In response to the new data, the FDA took several actions in 1997, 1998 and 1999 to make doctors more aware of the potential harm and to encourage them to be careful in prescribing Rezulin. These steps included requiring the manufacturer to put stronger warnings on the drug’s label. In the summer of 2000, the FDA approved two new drugs similar to Rezulin that did not appear to have side effects as serious as Rezulin’s. When data from post-market use confirmed these drugs did have better side effect profiles, the FDA had Rezulin’s manufacturer withdraw the drug from the market in March of 2001.

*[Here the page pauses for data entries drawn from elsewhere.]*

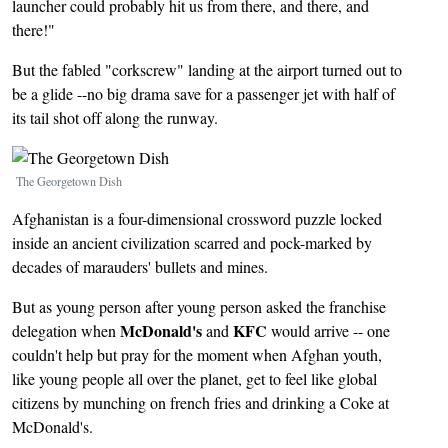
launcher could probably hit us from there, and there, and
there!"
But the fabled "corkscrew" landing at the airport turned out to
be a glide --no big drama save for a passenger jet with half of
its tail shot off along the runway.
Image
The Georgetown Dish
Afghanistan is a four-dimensional crossword puzzle locked
inside an ancient civilization scarred and pock-marked by
decades of marauders' bullets and mines.
But as young person after young person asked the franchise
McDonald's
KFC
delegation when
and
would arrive -- one
couldn't help but pray for the moment when Afghan youth,
like young people all over the planet, get to feel like global
citizens by munching on french fries and drinking a Coke at
McDonald's.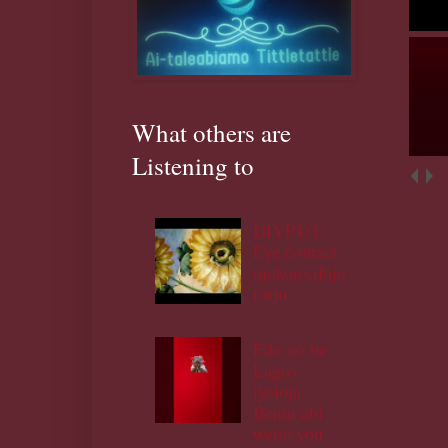
What others are
Listening to
DIYPT/1:
Eye contact
ojukoro,ifoju
rinju.
Edo no be
Lagos
iyaloja
Benin abi
wetin you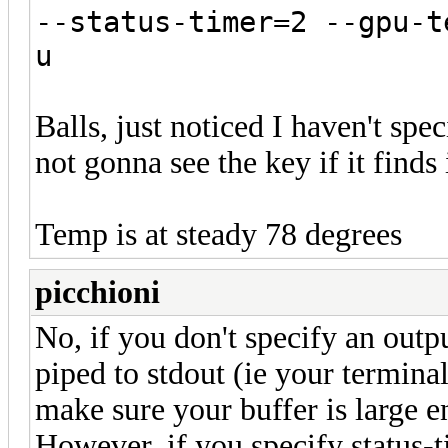
--status-timer=2 --gpu-t
u
Balls, just noticed I haven't spe
not gonna see the key if it finds 
Temp is at steady 78 degrees
picchioni
No, if you don't specify an outpu
piped to stdout (ie your termina
make sure your buffer is large e
However, if you specify status-ti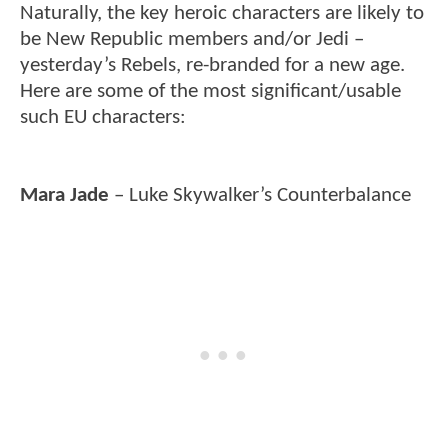
Naturally, the key heroic characters are likely to
be New Republic members and/or Jedi –
yesterday’s Rebels, re-branded for a new age.
Here are some of the most significant/usable
such EU characters:
Mara Jade
– Luke Skywalker’s Counterbalance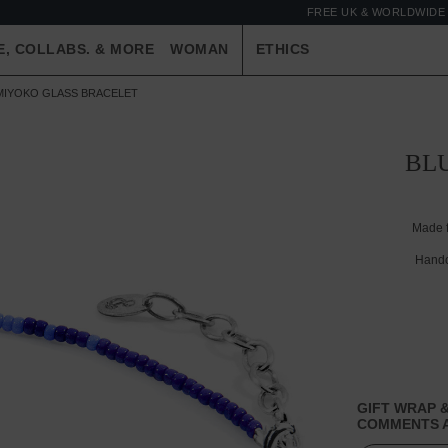
FREE UK & WORLDWIDE 
E, COLLABS. & MORE
WOMAN
ETHICS
D MIYOKO GLASS BRACELET
BLU
Made 
Handc
GIFT WRAP &
COMMENTS A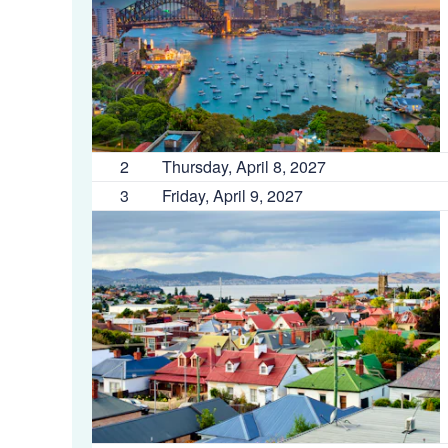
2
Thursday, April 8, 2027
3
Friday, April 9, 2027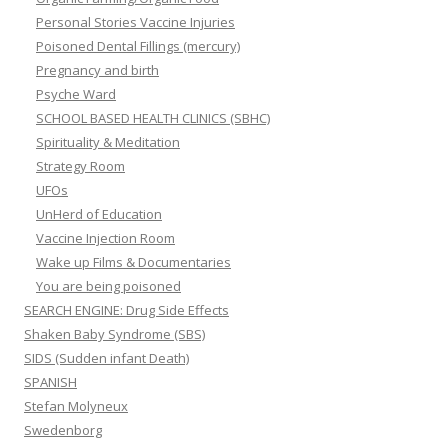
Personal Stories Vaccine Injuries
Poisoned Dental Fillings (mercury)
Pregnancy and birth
Psyche Ward
SCHOOL BASED HEALTH CLINICS (SBHC)
Spirituality & Meditation
Strategy Room
UFOs
UnHerd of Education
Vaccine Injection Room
Wake up Films & Documentaries
You are being poisoned
SEARCH ENGINE: Drug Side Effects
Shaken Baby Syndrome (SBS)
SIDS (Sudden infant Death)
SPANISH
Stefan Molyneux
Swedenborg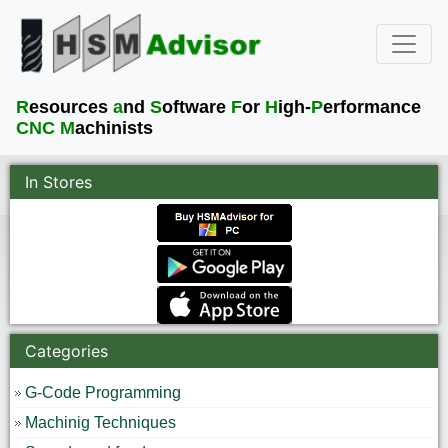
R
esources
a
nd
S
oftware
F
or
H
igh-
P
erformance
CNC M
achinists
In Stores
Categories
G-Code Programming
Machinig Techniques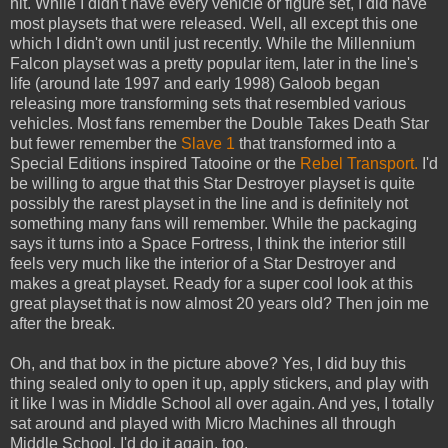
hit. While I didn't have every vehicle or figure set, I did have
most playsets that were released. Well, all except this one
which I didn't own until just recently. While the Millennium
Falcon playset was a pretty popular item, later in the line's
life (around late 1997 and early 1998) Galoob began
releasing more transforming sets that resembled various
vehicles. Most fans remember the Double Takes Death Star
but fewer remember the
Slave 1
that transformed into a
Special Editions inspired Tatooine or the
Rebel Transport.
I'd
be willing to argue that this Star Destroyer playset is quite
possibly the rarest playset in the line and is definitely not
something many fans will remember. While the packaging
says it turns into a Space Fortress, I think the interior still
feels very much like the interior of a Star Destroyer and
makes a great playset. Ready for a super cool look at this
great playset that is now almost 20 years old? Then join me
after the break.
Oh, and that box in the picture above? Yes, I did buy this
thing sealed only to open it up, apply stickers, and play with
it like I was in Middle School all over again. And yes, I totally
sat around and played with Micro Machines all through
Middle School. I'd do it again, too.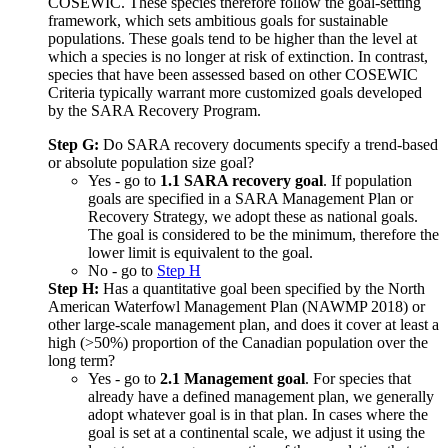
COSEWIC. These species therefore follow the goal-setting
framework, which sets ambitious goals for sustainable
populations. These goals tend to be higher than the level at
which a species is no longer at risk of extinction. In contrast,
species that have been assessed based on other COSEWIC
Criteria typically warrant more customized goals developed
by the SARA Recovery Program.
Step G:
Do SARA recovery documents specify a trend-based
or absolute population size goal?
Yes - go to
1.1 SARA recovery goal
. If population
goals are specified in a SARA Management Plan or
Recovery Strategy, we adopt these as national goals.
The goal is considered to be the minimum, therefore the
lower limit is equivalent to the goal.
No - go to
Step H
Step H:
Has a quantitative goal been specified by the North
American Waterfowl Management Plan (NAWMP 2018) or
other large-scale management plan, and does it cover at least a
high (>50%) proportion of the Canadian population over the
long term?
Yes - go to
2.1 Management goal
. For species that
already have a defined management plan, we generally
adopt whatever goal is in that plan. In cases where the
goal is set at a continental scale, we adjust it using the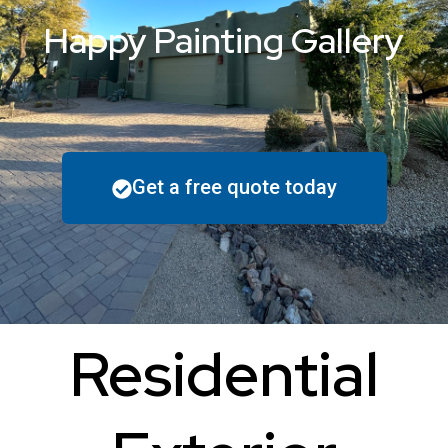
Happy Painting Gallery
Get a free quote today
Residential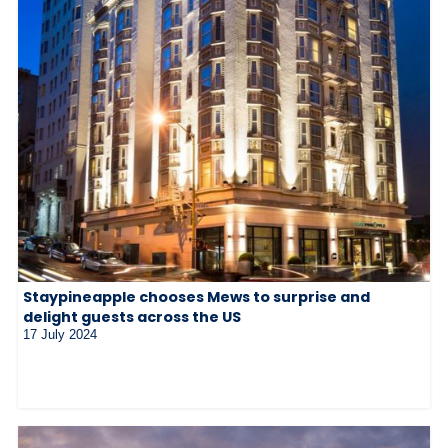
Staypineapple chooses Mews to surprise and
delight guests across the US
17 July 2024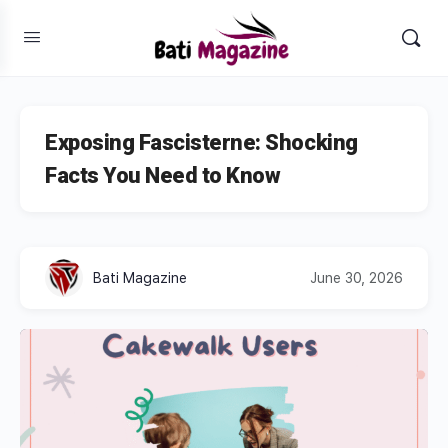
Exposing Fascisterne: Shocking
Facts You Need to Know
Bati Magazine
June 30, 2026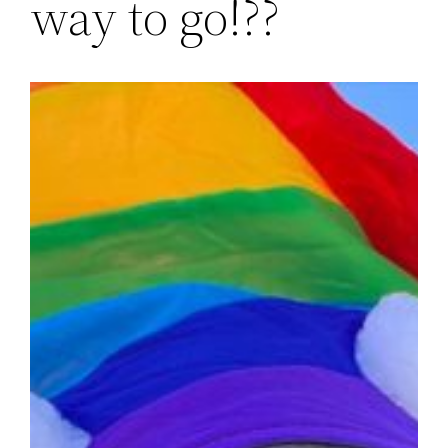
way to go!??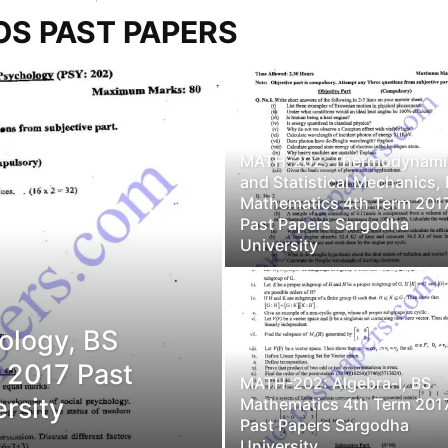
OS PAST PAPERS
MATH-202: Thermodynami
and Statistical Mechanics,
Mathematics 4th Term 201
Past Papers Sargodha
University
ology, BS
 2017 Past
MATH-202: Algebra-I, BS
rsity
Mathematics 4th Term 201
Past Papers Sargodha
University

In the meantime, trial lawyers had filed class action suits against the manufacturer on behalf of Rezulin patients. The suits created concern among thousands of patients who had been successfully taking Rezulin with very positive results and probably encouraged many more to drop or avoid the drug, to the detriment of their health. Commendably, the FDA waited to take Rezulin off the market until there were better, similarly effective alternative drugs available.
Today, the trial lawyers are targeting a new class of drugs used to treat schizophrenia. These drugs, Zyprexa, Clozaril, Geodon, Seroquel and Risperdal, are not only better than older antipsychotics in treating the symptoms of schizophrenia, but are also free of the side effects that discouraged patients from taking the older drugs. In many cases the older drugs made patients appear and act flat, emotionless and even almost catatonic, leading them to stop using the drugs. In contrast, the principal issue with the new drugs is a tendency for patients to gain weight. In addition, recent reviews of these drugs’ post-market experience also indicate that some might — only might — exacerbate a well-documented and long observed tendency toward diabetes and diabetic complications among schizophrenics.
However, instead of waiting for more conclusive scientific evidence and responsible FDA action, the lawyers are suing. The danger is that by ginning up a “safety” scare about these drugs, schizophrenics will discontinue or avoid them, leaving their highly self-destructive condition untreated.
The more general danger is that, if these types of suits become more common, the process for developing and approving new drugs will slow. Manufacturers and the FDA will raise the standard for relative safety and keep promising new drugs off the market until even more extensive testing is completed, leaving millions of Americans without access to beneficial, or even life-saving new treatments.
Rather than suing over drug safety, the better solution is to work with Congress, the FDA, manufacturers and doctors to continue improving the existing processes for encouraging ever-safer drug prescribing, patient monitoring and the dissemination of scientifically sound and balanced post-market drug information.
Edmund F. Haislmaier is a member of the board of directors of the National Center for Public Policy Research and a Washington, D.C.-based health policy consultant.